Terremoto, Abruzzo, G8/ Dubbi e perplessità sui rischi e sui costi

Pubblicato il 26 aprile 2009 0:11 | Ultimo aggiornamento: 26 aprile 2009 0:13

Poche le voci dissonanti nel coro italiano di entusiatica adesione all’idea di tenere il G8 all’Aquila terremotata. Idea brillante, geniale quasi, ma foriera di complicazioni e guai. Una è quella espressa da Massimo D’Alema, del Pd: “Non so se il G8 all’Aquila sarà più un problema o un aiuto per l’Abruzzo”.

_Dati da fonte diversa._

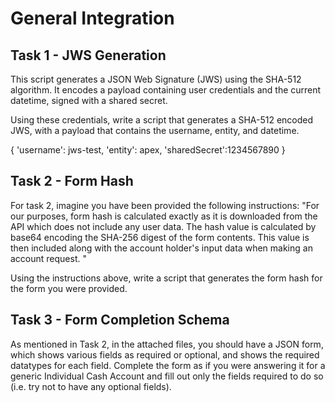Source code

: # General Integration

## Task 1 - JWS Generation 

This script generates a JSON Web Signature (JWS) using the SHA-512 algorithm. It encodes a payload containing user credentials and the current datetime, signed with a shared secret. 

Using these credentials, write a script that generates a SHA-512 encoded JWS, with a payload that contains the username, entity, and datetime.

{
  'username': jws-test,
  'entity': apex,
  'sharedSecret':1234567890
}


## Task 2 - Form Hash 

For task 2, imagine you have been provided the following instructions:
"For our purposes, form hash is calculated exactly as it is downloaded from the API which does not include any user data. The hash value is calculated by base64 encoding the SHA-256 digest of the form contents. This value is then included along with the account holder's input data when making an account request. "

Using the instructions above, write a script that generates the form hash for the form you were provided. 

## Task 3 - Form Completion Schema 

As mentioned in Task 2, in the attached files, you should have a JSON form, which shows various fields as required or optional, and shows the required datatypes for each field. Complete the form as if you were answering it for a generic Individual Cash Account and fill out only the fields required to do so (i.e. try not to have any optional fields). 
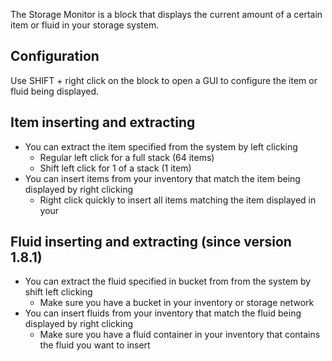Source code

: The Storage Monitor is a block that displays the current amount of a certain item or fluid in your storage system.

## Configuration
Use SHIFT + right click on the block to open a GUI to configure the item or fluid being displayed.

## Item inserting and extracting
- You can extract the item specified from the system by left clicking
  - Regular left click for a full stack (64 items)
  - Shift left click for 1 of a stack (1 item)
- You can insert items from your inventory that match the item being displayed by right clicking
  - Right click quickly to insert all items matching the item displayed in your 
	
## Fluid inserting and extracting (since version 1.8.1)
- You can extract the fluid specified in bucket from from the system by shift left clicking
  - Make sure you have a bucket in your inventory or storage network 
- You can insert fluids from your inventory that match the fluid being displayed by right clicking
  - Make sure you have a fluid container in your inventory that contains the fluid you want to insert 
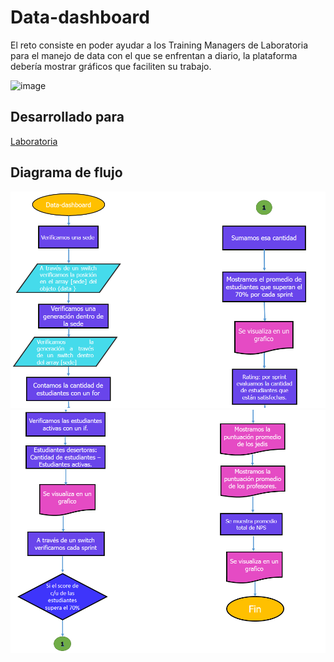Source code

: # Data-dashboard

El reto consiste en poder ayudar a los Training Managers de Laboratoria para el manejo de data con el que se enfrentan a diario, la plataforma debería mostrar gráficos que faciliten su trabajo.

![image](https://user-images.githubusercontent.com/32310867/36489290-a87e2286-16f3-11e8-8aa3-f9ffd8012f8b.png)

## Desarrollado para 
[Laboratoria](http://laboratoria.la)

## Diagrama de flujo

![image](assets/docs/part1.png)
![image](assets/docs/part2.png)
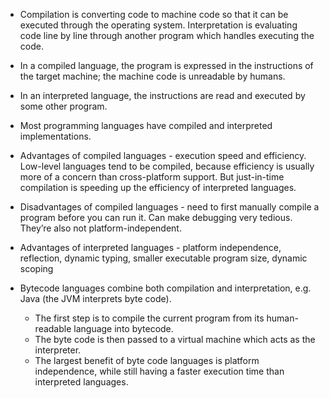* Compilation is converting code to machine code so that it can be executed through the operating system. Interpretation is evaluating code line by line through another program which handles executing the code.

* In a compiled language, the program is expressed in the instructions of the target machine; the machine code is unreadable by humans.

* In an interpreted language, the instructions are read and executed by some other program.

* Most programming languages have compiled and interpreted implementations.

* Advantages of compiled languages - execution speed and efficiency. Low-level languages tend to be compiled, because efficiency is usually more of a concern than cross-platform support. But just-in-time compilation is speeding up the efficiency of interpreted languages.

* Disadvantages of compiled languages - need to first manually compile a program before you can run it. Can make debugging very tedious. They’re also not platform-independent.

* Advantages of interpreted languages - platform independence, reflection, dynamic typing, smaller executable program size, dynamic scoping

* Bytecode languages combine both compilation and interpretation, e.g. Java (the JVM interprets byte code).
    * The first step is to compile the current program from its human-readable language into bytecode. 
    * The byte code is then passed to a virtual machine which acts as the interpreter.
    * The largest benefit of byte code languages is platform independence, while still having a faster execution time than interpreted languages.

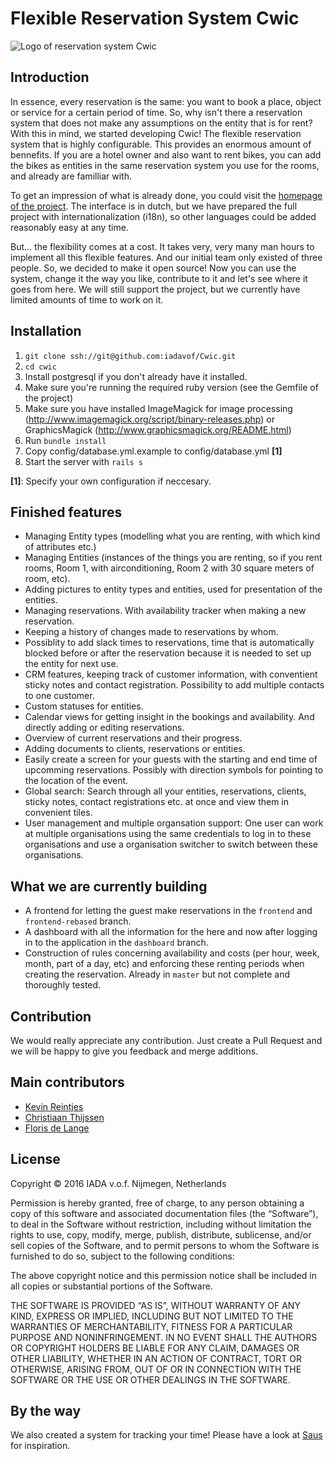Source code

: # Flexible Reservation System Cwic

![Logo of reservation system Cwic](http://cwic.nl/assets/logo-5a80ab5715af3aaef15a220b1e2c7906.svg "Cwic")

## Introduction
In essence, every reservation is the same: you want to book a place, object or service for a certain period of time. So, why isn't there a reservation system that does not make any assumptions on the entity that is for rent? With this in mind, we started developing Cwic! The flexible reservation system that is highly configurable. This provides an enormous amount of bennefits. If you are a hotel owner and also want to rent bikes, you can add the bikes as entities in the same reservation system you use for the rooms, and already are familliar with. 

To get an impression of what is already done, you could visit the [homepage of the project](http://cwic.nl). The interface is in dutch, but we have prepared the full project with internationalization (i18n), so other languages could be added reasonably easy at any time.

But... the flexibility comes at a cost. It takes very, very many man hours to implement all this flexible features. And our initial team only existed of three people. So, we decided to make it open source! Now you can use the system, change it the way you like, contribute to it and let's see where it goes from here. We will still support the project, but we currently have limited amounts of time to work on it.

## Installation
1. `git clone ssh://git@github.com:iadavof/Cwic.git`
2. `cd cwic`
3. Install postgresql if you don't already have it installed.
4. Make sure you're running the required ruby version (see the Gemfile of the project)
6. Make sure you have installed ImageMagick for image processing (http://www.imagemagick.org/script/binary-releases.php) or GraphicsMagick (http://www.graphicsmagick.org/README.html)
8. Run `bundle install`
11. Copy config/database.yml.example to config/database.yml **[1]**
12. Start the server with `rails s`

**[1]**: Specify your own configuration if neccesary.

## Finished features
* Managing Entity types (modelling what you are renting, with which kind of attributes etc.)
* Managing Entities (instances of the things you are renting, so if you rent rooms, Room 1, with airconditioning, Room 2 with 30 square meters of room, etc).
* Adding pictures to entity types and entities, used for presentation of the entities.
* Managing reservations. With availability tracker when making a new reservation.
* Keeping a history of changes made to reservations by whom.
* Possiblity to add slack times to reservations, time that is automatically blocked before or after the reservation because it is needed to set up the entity for next use.
* CRM features, keeping track of customer information, with conventient sticky notes and contact registration. Possibility to add multiple contacts to one customer.
* Custom statuses for entities.
* Calendar views for getting insight in the bookings and availability. And directly adding or editing reservations.
* Overview of current reservations and their progress.
* Adding documents to clients, reservations or entities.
* Easily create a screen for your guests with the starting and end time of upcomming reservations. Possibly with direction symbols for pointing to the location of the event.
* Global search: Search through all your entities, reservations, clients, sticky notes, contact registrations etc. at once and view them in convenient tiles.
* User management and multiple organsation support: One user can work at multiple organisations using the same credentials to log in to these organisations and use a organisation switcher to switch between these organisations.

## What we are currently building
* A frontend for letting the guest make reservations in the `frontend` and `frontend-rebased` branch.
* A dashboard with all the information for the here and now after logging in to the application in the `dashboard` branch.
* Construction of rules concerning availability and costs (per hour, week, month, part of a day, etc) and enforcing these renting periods when creating the reservation. Already in `master` but not complete and thoroughly tested.

## Contribution
We would really appreciate any contribution. Just create a Pull Request and we will be happy to give you feedback and merge additions.

## Main contributors
* [Kevin Reintjes](https://github.com/kreintjes)
* [Christiaan Thijssen](https://github.com/CUnknown)
* [Floris de Lange](https://github.com/florisdelange)

## License

Copyright © 2016 IADA v.o.f. Nijmegen, Netherlands

Permission is hereby granted, free of charge, to any person obtaining a copy of this software and associated documentation files (the “Software”), to deal in the Software without restriction, including without limitation the rights to use, copy, modify, merge, publish, distribute, sublicense, and/or sell copies of the Software, and to permit persons to whom the Software is furnished to do so, subject to the following conditions:

The above copyright notice and this permission notice shall be included in all copies or substantial portions of the Software.

THE SOFTWARE IS PROVIDED “AS IS”, WITHOUT WARRANTY OF ANY KIND, EXPRESS OR IMPLIED, INCLUDING BUT NOT LIMITED TO THE WARRANTIES OF MERCHANTABILITY, FITNESS FOR A PARTICULAR PURPOSE AND NONINFRINGEMENT. IN NO EVENT SHALL THE AUTHORS OR COPYRIGHT HOLDERS BE LIABLE FOR ANY CLAIM, DAMAGES OR OTHER LIABILITY, WHETHER IN AN ACTION OF CONTRACT, TORT OR OTHERWISE, ARISING FROM, OUT OF OR IN CONNECTION WITH THE SOFTWARE OR THE USE OR OTHER DEALINGS IN THE SOFTWARE.

[license-image]: http://img.shields.io/badge/license-MIT-blue.svg?style=flat
[license-url]: LICENSE

## By the way
We also created a system for tracking your time! Please have a look at [Saus](https://saus.io) for inspiration.
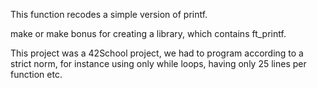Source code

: This function recodes a simple version of printf.

make or make bonus for creating a library, which contains ft_printf.

This project was a 42School project, we had to program according to a strict norm, for instance using only while loops, having only 25 lines per function etc.
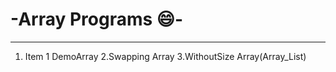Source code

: # -**Array Programs :smile:**-
---
1. Item 1 DemoArray
2.Swapping Array
3.WithoutSize Array(Array_List)
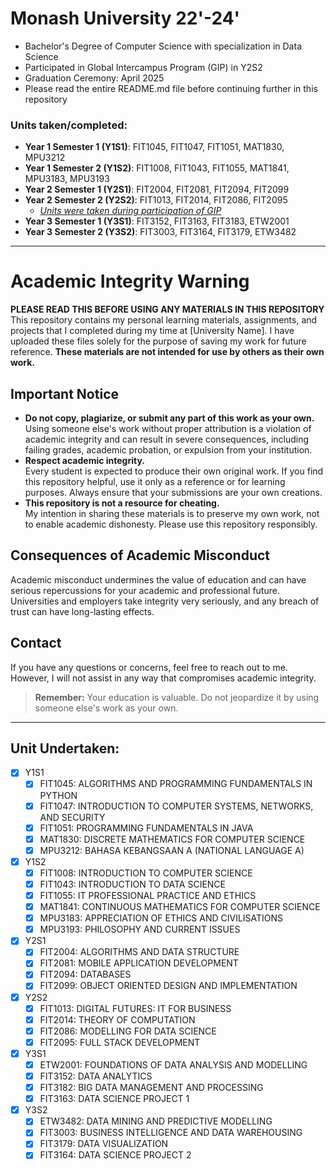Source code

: # Monash University 22'-24'
- Bachelor's Degree of Computer Science with specialization in Data Science
- Participated in Global Intercampus Program (GIP) in Y2S2
- Graduation Ceremony: April 2025
- Please read the entire README.md file before continuing further in this repository

### Units taken/completed:
- **Year 1 Semester 1 (Y1S1)**: FIT1045, FIT1047, FIT1051, MAT1830, MPU3212
- **Year 1 Semester 2 (Y1S2)**: FIT1008, FIT1043, FIT1055, MAT1841, MPU3183, MPU3193
- **Year 2 Semester 1 (Y2S1)**: FIT2004, FIT2081, FIT2094, FIT2099
- **Year 2 Semester 2 (Y2S2)**: FIT1013, FIT2014, FIT2086, FIT2095
  - <u>*Units were taken during participation of GIP*</u>
- **Year 3 Semester 1 (Y3S1)**: FIT3152, FIT3163, FIT3183, ETW2001
- **Year 3 Semester 2 (Y3S2)**: FIT3003, FIT3164, FIT3179, ETW3482


---


# **Academic Integrity Warning**
**PLEASE READ THIS BEFORE USING ANY MATERIALS IN THIS REPOSITORY**
This repository contains my personal learning materials, assignments, and projects that I completed during my time at [University Name]. I have uploaded these files solely for the purpose of saving my work for future reference. **These materials are not intended for use by others as their own work.**

## **Important Notice**
- **Do not copy, plagiarize, or submit any part of this work as your own.**  
  Using someone else's work without proper attribution is a violation of academic integrity and can result in severe consequences, including failing grades, academic probation, or expulsion from your institution.
- **Respect academic integrity.**  
  Every student is expected to produce their own original work. If you find this repository helpful, use it only as a reference or for learning purposes. Always ensure that your submissions are your own creations.
- **This repository is not a resource for cheating.**  
  My intention in sharing these materials is to preserve my own work, not to enable academic dishonesty. Please use this repository responsibly.

## **Consequences of Academic Misconduct**
Academic misconduct undermines the value of education and can have serious repercussions for your academic and professional future. Universities and employers take integrity very seriously, and any breach of trust can have long-lasting effects.

## **Contact**
If you have any questions or concerns, feel free to reach out to me. However, I will not assist in any way that compromises academic integrity.
> **Remember:** Your education is valuable. Do not jeopardize it by using someone else's work as your own.


---


## Unit Undertaken:
- [x] Y1S1
  - [x] FIT1045: ALGORITHMS AND PROGRAMMING FUNDAMENTALS IN PYTHON
  - [x] FIT1047: INTRODUCTION TO COMPUTER SYSTEMS, NETWORKS, AND SECURITY
  - [x] FIT1051: PROGRAMMING FUNDAMENTALS IN JAVA
  - [x] MAT1830: DISCRETE MATHEMATICS FOR COMPUTER SCIENCE
  - [x] MPU3212: BAHASA KEBANGSAAN A (NATIONAL LANGUAGE A)
- [x] Y1S2
  - [x] FIT1008: INTRODUCTION TO COMPUTER SCIENCE
  - [x] FIT1043: INTRODUCTION TO DATA SCIENCE
  - [x] FIT1055: IT PROFESSIONAL PRACTICE AND ETHICS
  - [x] MAT1841: CONTINUOUS MATHEMATICS FOR COMPUTER SCIENCE
  - [x] MPU3183: APPRECIATION OF ETHICS AND CIVILISATIONS
  - [x] MPU3193: PHILOSOPHY AND CURRENT ISSUES
- [x] Y2S1
  - [x] FIT2004: ALGORITHMS AND DATA STRUCTURE
  - [x] FIT2081: MOBILE APPLICATION DEVELOPMENT
  - [x] FIT2094: DATABASES
  - [x] FIT2099: OBJECT ORIENTED DESIGN AND IMPLEMENTATION
- [x] Y2S2
  - [x] FIT1013: DIGITAL FUTURES: IT FOR BUSINESS
  - [x] FIT2014: THEORY OF COMPUTATION
  - [x] FIT2086: MODELLING FOR DATA SCIENCE
  - [x] FIT2095: FULL STACK DEVELOPMENT
- [x] Y3S1
  - [x] ETW2001: FOUNDATIONS OF DATA ANALYSIS AND MODELLING 
  - [x] FIT3152: DATA ANALYTICS
  - [x] FIT3182: BIG DATA MANAGEMENT AND PROCESSING
  - [x] FIT3163: DATA SCIENCE PROJECT 1
- [x] Y3S2
  - [x] ETW3482: DATA MINING AND PREDICTIVE MODELLING
  - [x] FIT3003: BUSINESS INTELLIGENCE AND DATA WAREHOUSING
  - [x] FIT3179: DATA VISUALIZATION 
  - [x] FIT3164: DATA SCIENCE PROJECT 2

“Ho l’impressione – ha aggiunto – che in Abruzzo servano più stufette nelle tende che non il G8. Non so  se porterà più benefici o problemi, vista la complessità degli spostamenti, il tipo di ospiti e la presenza delle forze dell’ordine”. D’Alema un po’ ne capisce, visto che è stato per anni presidente del consiglio e ministro degli Esteri.

Basta pensare al presidente degli Stati Uniuti, che si muove come in un film, con mille persone al seguito. L’ultimo dei problemi del Secret service americano sono i no global e i black block, i quali si muoveranno di certo più agevolmente tra i monti dell’Abruzzo che non sulle acque della Sardegna, ma tutti i tipi di terroristi che infestano il mondo e che possono giocare al tiro al piccione con gli elicotteri che porteranno i potenti della terra da Roma all’Aquila, essendo l’alternativa un viaggio in auto di almeno due ore.

Senza poi calcolare il disagio per gli italiani, con le strade bloccate, e questo interessa solo i romani, e gli aeriporti chiusi per ragioni di sicurezza, per quel tanto di tempo che basterà per gettare nel caos tutti i voli.

C’è poi da chiedersi quale sia l’aritmetica di Guido Bertolaso, capo della protezione civile italiana, persona certo competente e abile, ma che in una intervista a Repubblica di sabato 25 aprile ha detto che il G8 in Sardegna sarebbe costata troppo. Certo un risparmio ci sarebbe stato, non tenendo del tutto la riunione.  Ma tenerla in Abruzzo, desta perplessità: si pensi al gusto un po’ macabro di esporre allo sguardo di migliaia di stranieri la miseria dei nostri terremotati. A meno che non si voglia realizzare una piccola disneyland della ricostruzione, condannando poi alla deportazione con l’ex magnate russo Kodorkhosky e grazie ai buoni uffici dell’amico Volodia (Putin) chiunque (e non solo Santoro) si azzardi a parlare dei disagi delle tendopoli.